**Task prompt:** Make an exact copy of the listing, without images.

**Supplied material:**
►

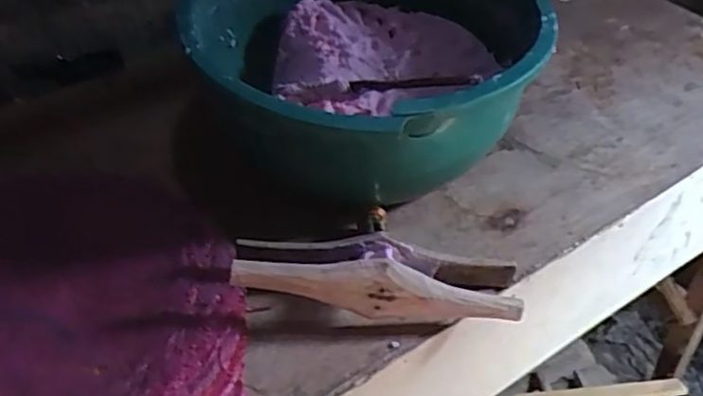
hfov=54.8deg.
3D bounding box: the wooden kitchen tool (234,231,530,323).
[{"bbox_3d":[0.029,0.082,0.699,0.286,0.083,0.069,1,44,-1],"label":"wooden kitchen tool"}]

◄

**Written reply:**
hfov=54.8deg.
3D bounding box: the wooden kitchen tool (234,231,530,323).
[{"bbox_3d":[0.029,0.082,0.699,0.286,0.083,0.069,1,44,-1],"label":"wooden kitchen tool"}]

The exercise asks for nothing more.